CONSUMER_KEY = '***************YOUR DATA*****************'
CONSUMER_SECRET = '***************YOUR DATA*****************'
ACCESS_KEY = '***************YOUR DATA*****************'
ACCESS_SECRET = '***************YOUR DATA*****************'

auth = tweepy.OAuthHandler(CONSUMER_KEY, CONSUMER_SECRET)
auth.set_access_token(ACCESS_KEY, ACCESS_SECRET)
api = tweepy.API(auth)

#----------------------------------------
# Gives a human-readable uptime string
def uptime():

     try:
         f = open( "/proc/uptime" )
         contents = f.read().split()
         f.close()
     except:
        return "Cannot open uptime file: /proc/uptime"

     total_seconds = float(contents[0])

     # Helper vars:
     MINUTE  = 60
     HOUR    = MINUTE * 60
     DAY     = HOUR * 24

     # Get the days, hours, etc:
     days    = int( total_seconds / DAY )
     hours   = int( ( total_seconds % DAY ) / HOUR )
     minutes = int( ( total_seconds % HOUR ) / MINUTE )
     seconds = int( total_seconds % MINUTE )

     # Build up the pretty string (like this: "N days, N hours, N minutes, N seconds")
     string = ""
     if days > 0:
         string += str(days) + " " + (days == 1 and "day" or "days" ) + ", "
     if len(string) > 0 or hours > 0:
         string += str(hours) + " " + (hours == 1 and "hour" or "hours" ) + ", "
     if len(string) > 0 or minutes > 0:
         string += str(minutes) + " " + (minutes == 1 and "minute" or "minutes" ) + ", "
     string += str(seconds) + " " + (seconds == 1 and "second" or "seconds" )

     return string;

with open('/sys/class/thermal/thermal_zone0/temp', 'r') as myfile:
  data = round(int(myfile.read())/1000, 1)

temp = str(data)

api.update_status(status='Uptime: '+uptime()+ '\nCPU temperature: '+temp+'C')

Step 5:

Ensure that the Twitter Bot is executable.

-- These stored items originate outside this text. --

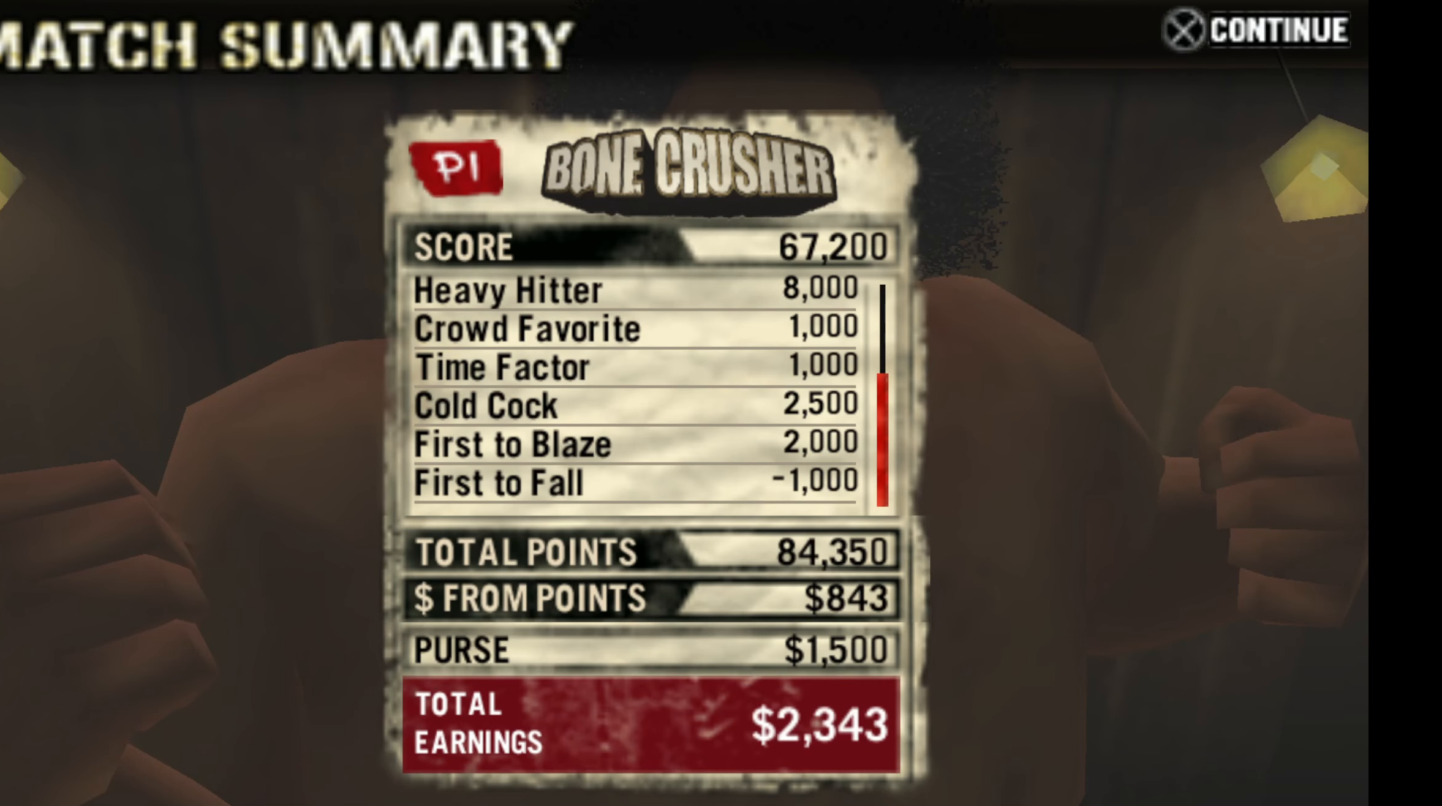
Gameplay with a controller (Xbox layout); each line is a JSON object with the inputs held at the frame after it. "events" lists button and stick changes between this image and that frame as [ms after this image, input, new state], when the widget could be followed in between. Not read: right_stick.
{"buttons": ["A"], "left_stick": "center", "events": [[450, "A", "down"]]}
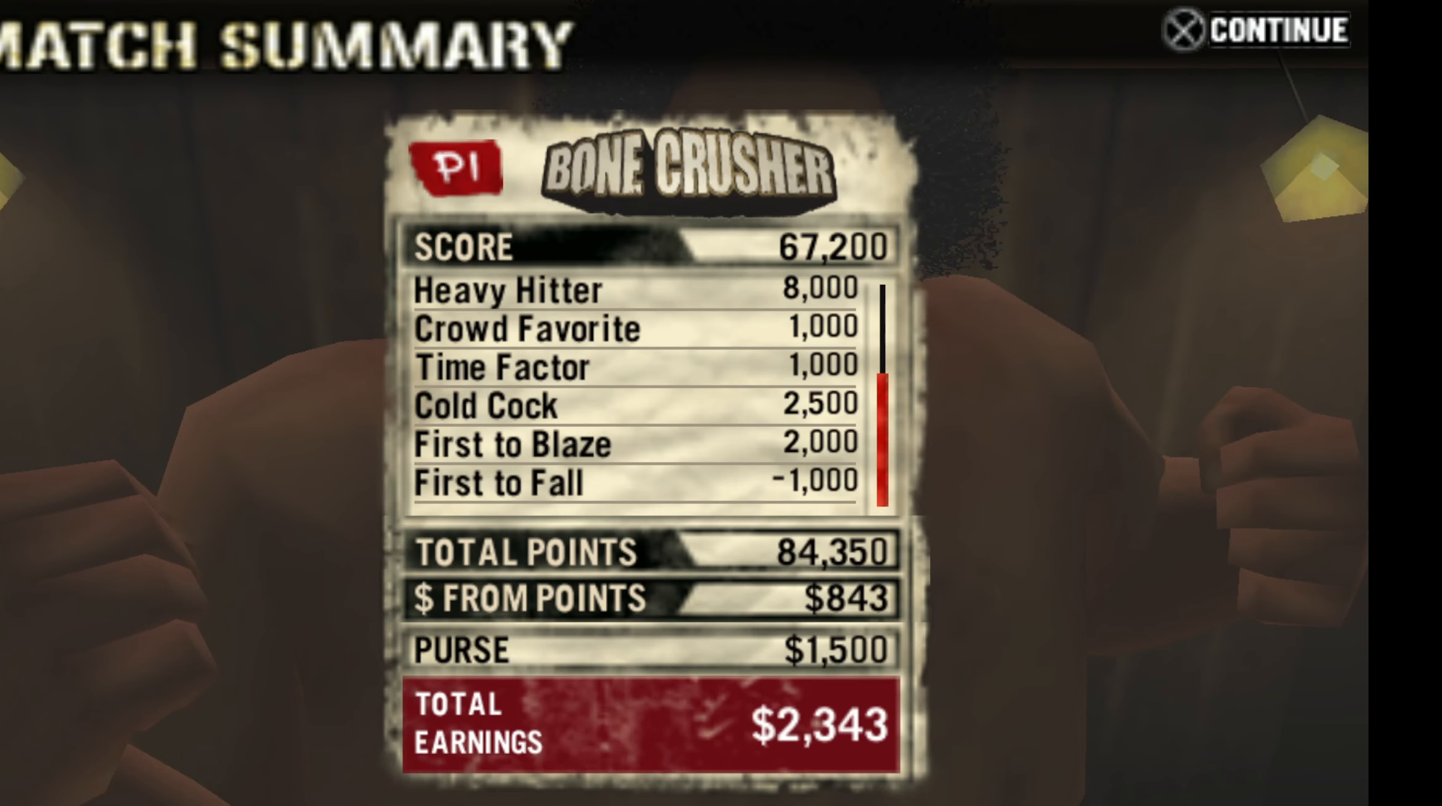
{"buttons": [], "left_stick": "center", "events": [[83, "A", "up"]]}
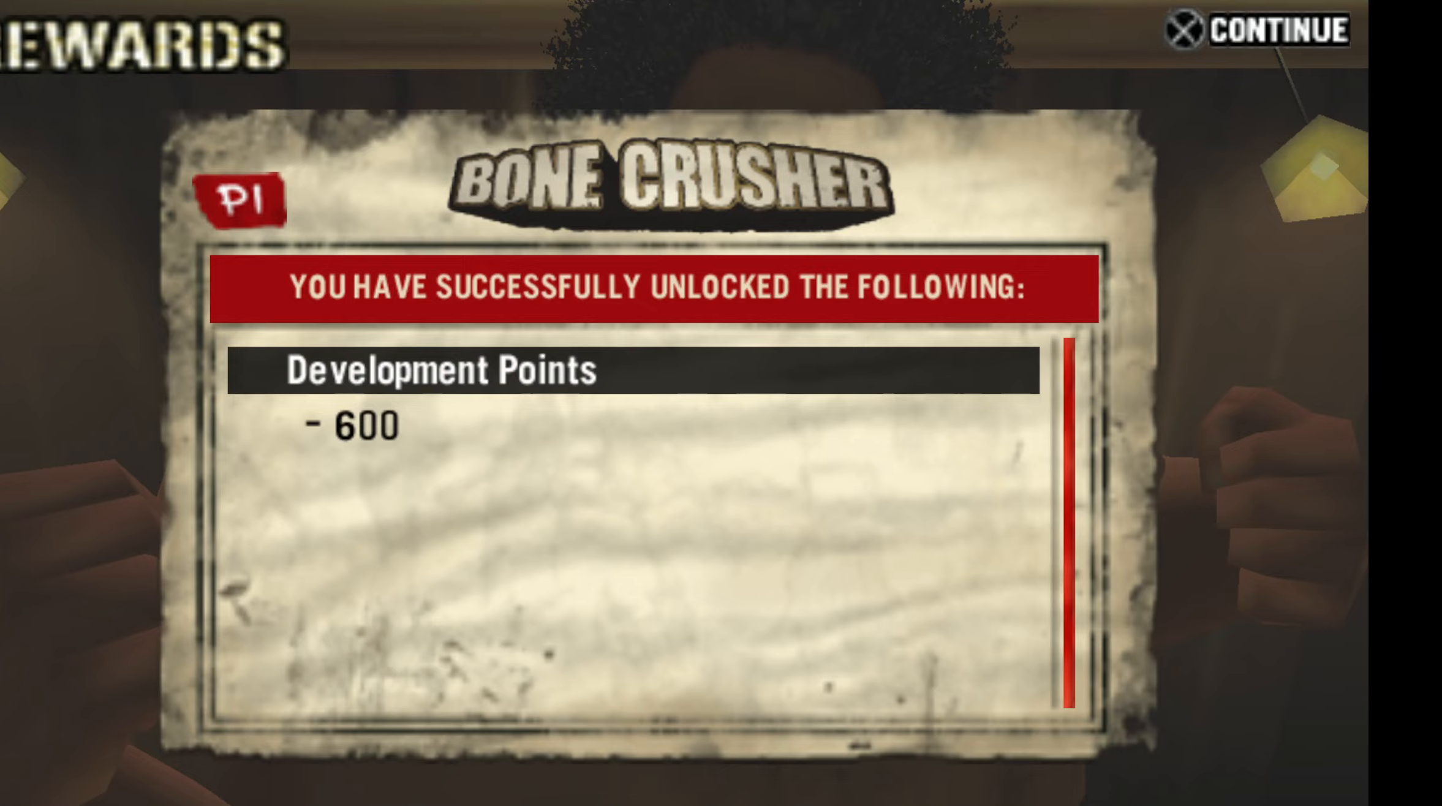
{"buttons": [], "left_stick": "center", "events": []}
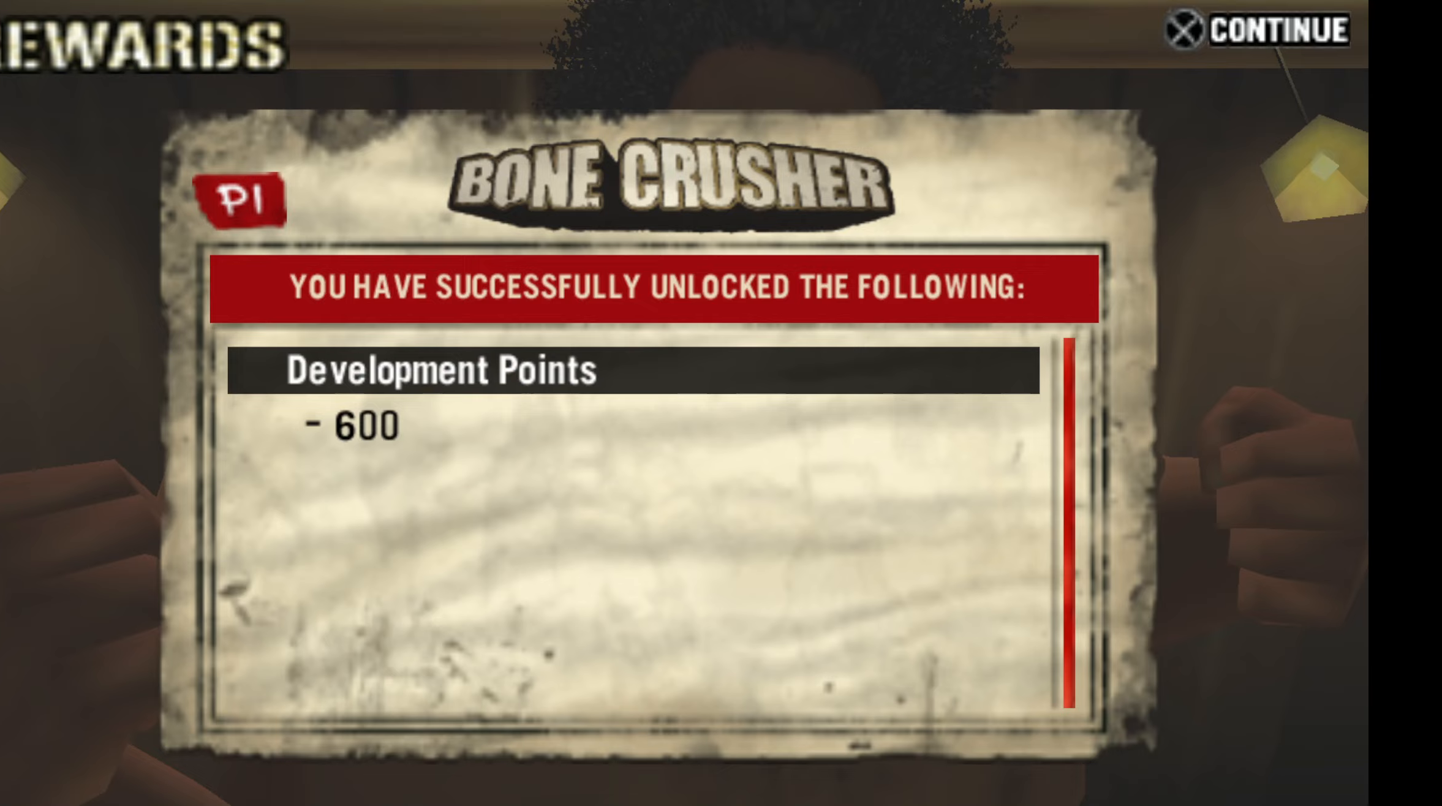
{"buttons": ["A"], "left_stick": "center", "events": [[433, "A", "down"]]}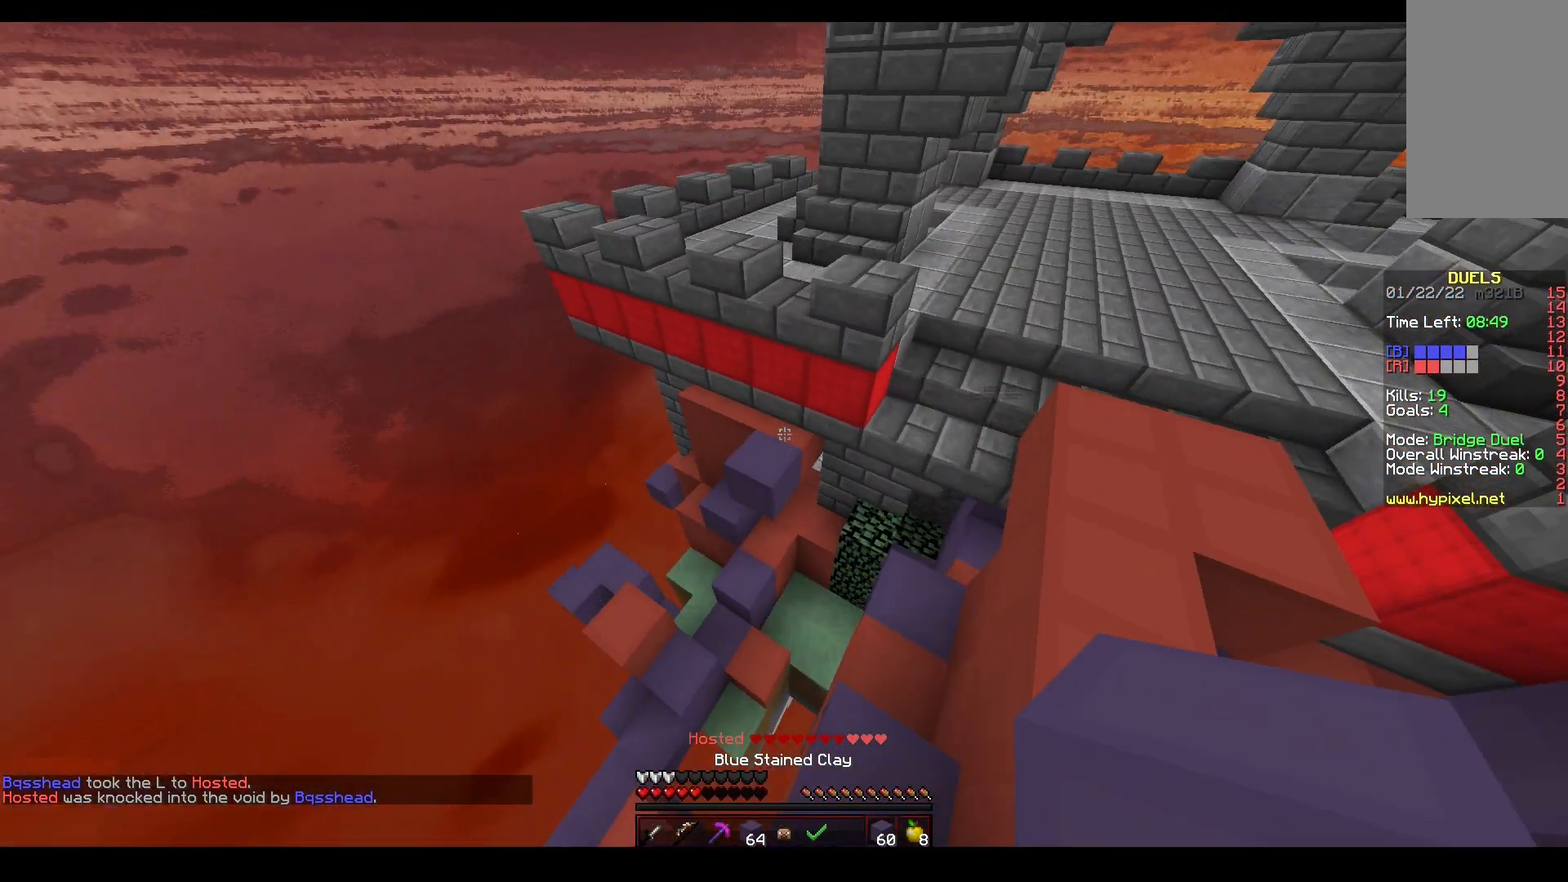
Gameplay with keyboard and mouse; each line is a JSON object with the keys and mouse buttons held at the frame after it. "events" lists presses ("down") and releases ("up") of "a", "d", "s", "space", "w", "mouse_left" and "mouse_right" between this image and that frame as [ms after this image, input, new state], when the widget could be followed in between. "mouse_left", "mouse_right" = the "left", "right" buttons of the "mouse" list. No other keys are recorded. Fast repeated clicks can show as one long hold. Mouse movement is not recorded.
{"keys": ["a", "s"], "mouse": [], "events": [[83, "space", "up"], [150, "a", "up"], [300, "d", "down"], [333, "w", "up"], [433, "a", "down"], [467, "s", "down"], [500, "d", "up"]]}
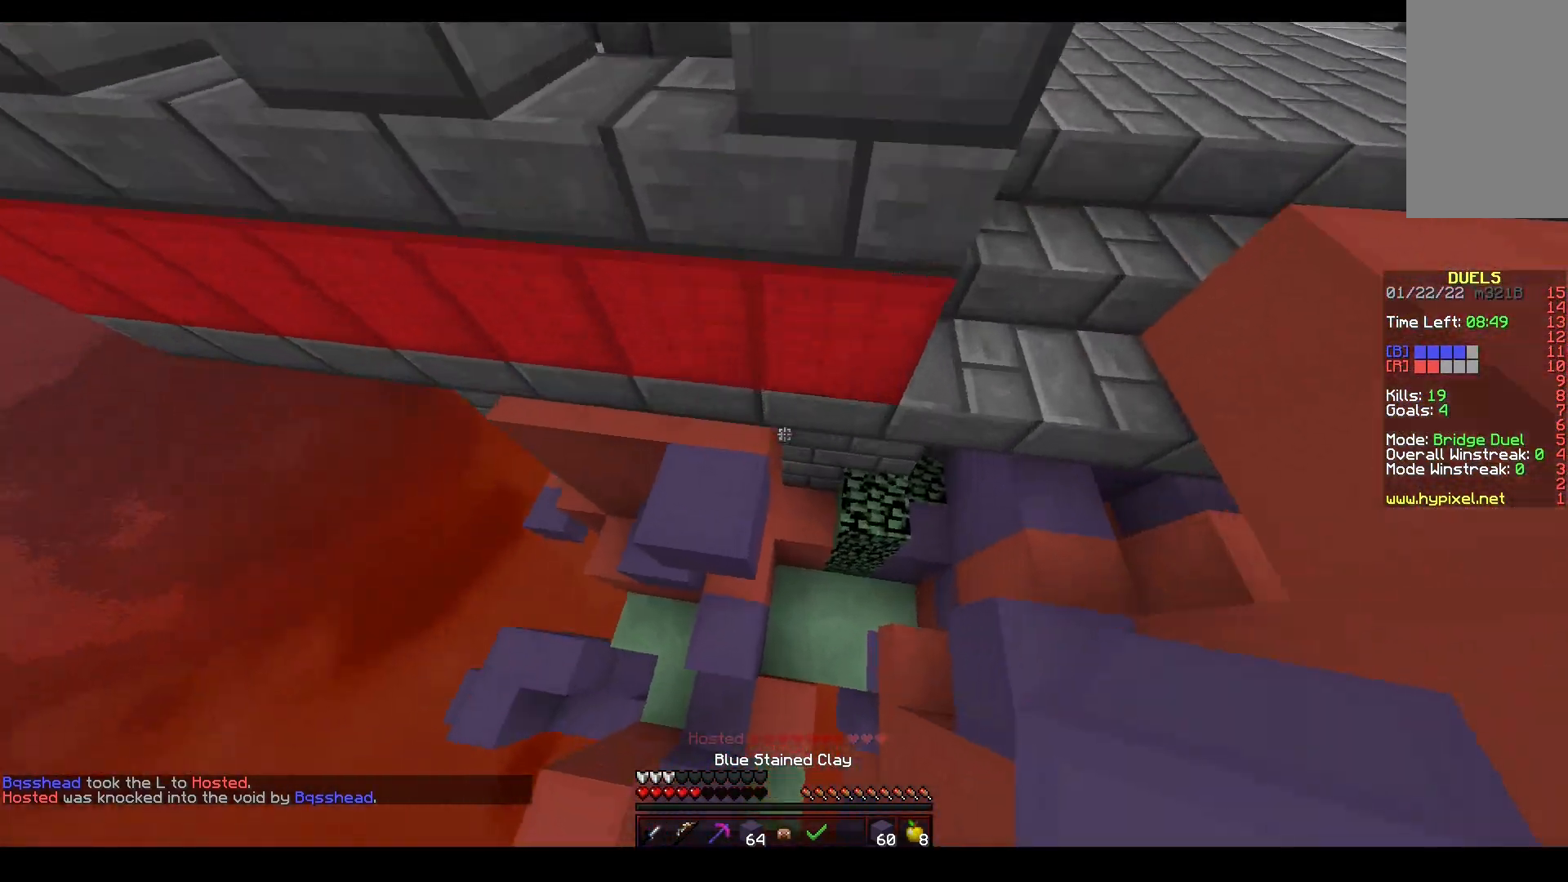
{"keys": ["w"], "mouse": [], "events": [[233, "s", "up"], [250, "w", "down"], [367, "a", "up"]]}
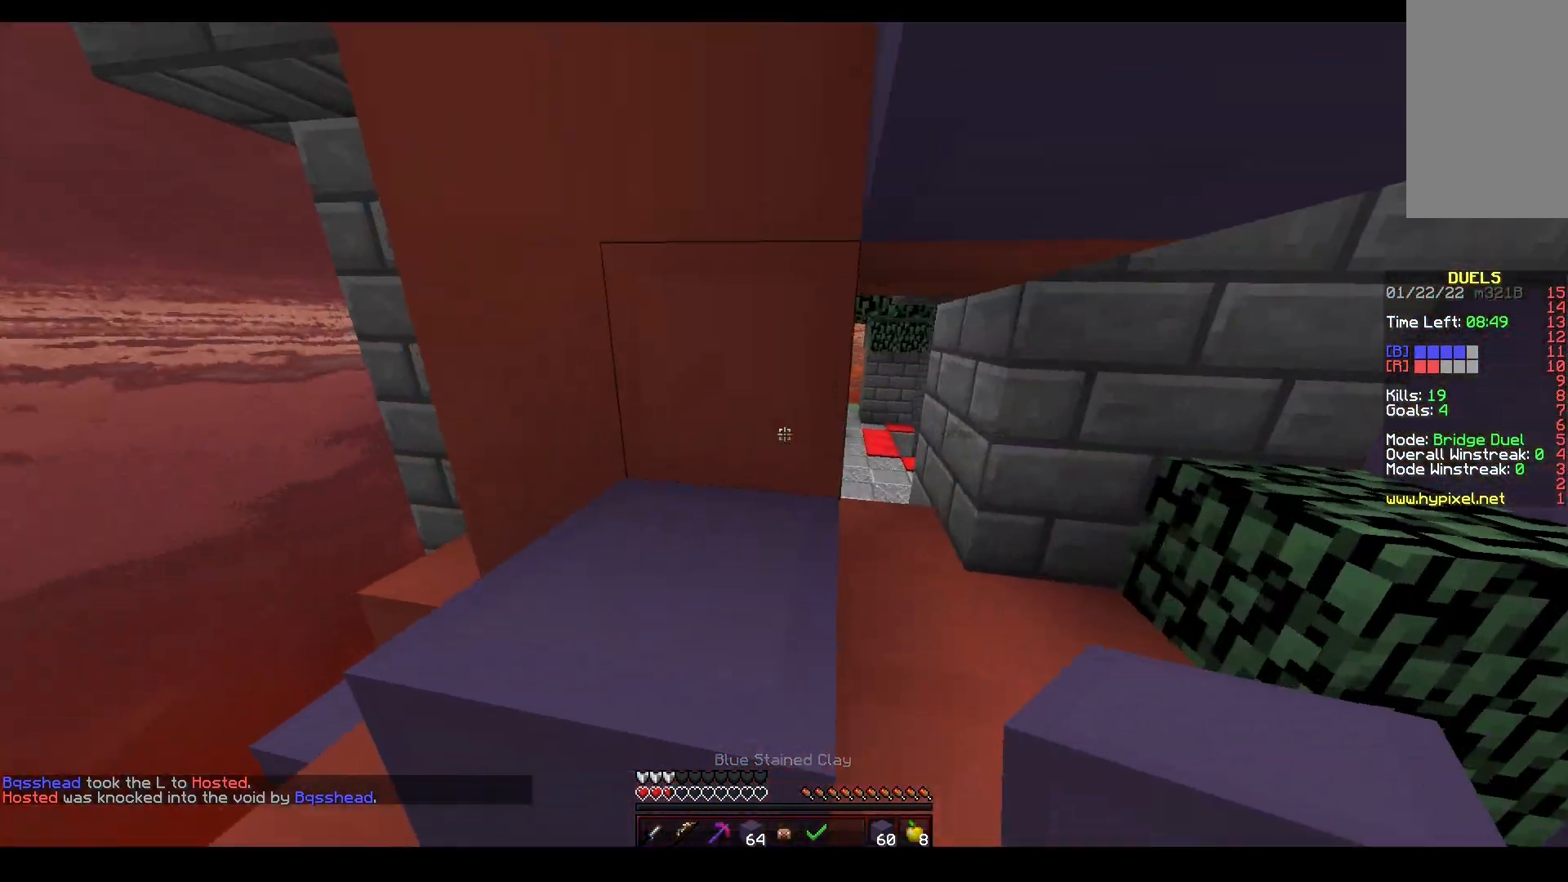
{"keys": ["a", "s", "space"], "mouse": ["right"], "events": [[50, "space", "down"], [217, "mouse_right", "down"], [233, "a", "down"], [233, "space", "up"], [283, "w", "up"], [300, "s", "down"], [383, "space", "down"]]}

sudo chmod +x TwitterBot.py

Step 6:

Automate the Twitter Bot.

sudo crontab -e
*/60 * * * * python /home/pi/twitterbot/TwitterBot.py

That's it! You should now have a Twitter Bot setup and posting to Twitter every hour.

I have also setup the Pi Lab Twitter Bot to post when I promote the Pi Lab Dev Node to Production.

Updates:

I have updated the instructions/setup to work with Python 2.7 and Python 3. These steps should also work for Raspbian as well as Ubuntu Server on a Raspberry Pi.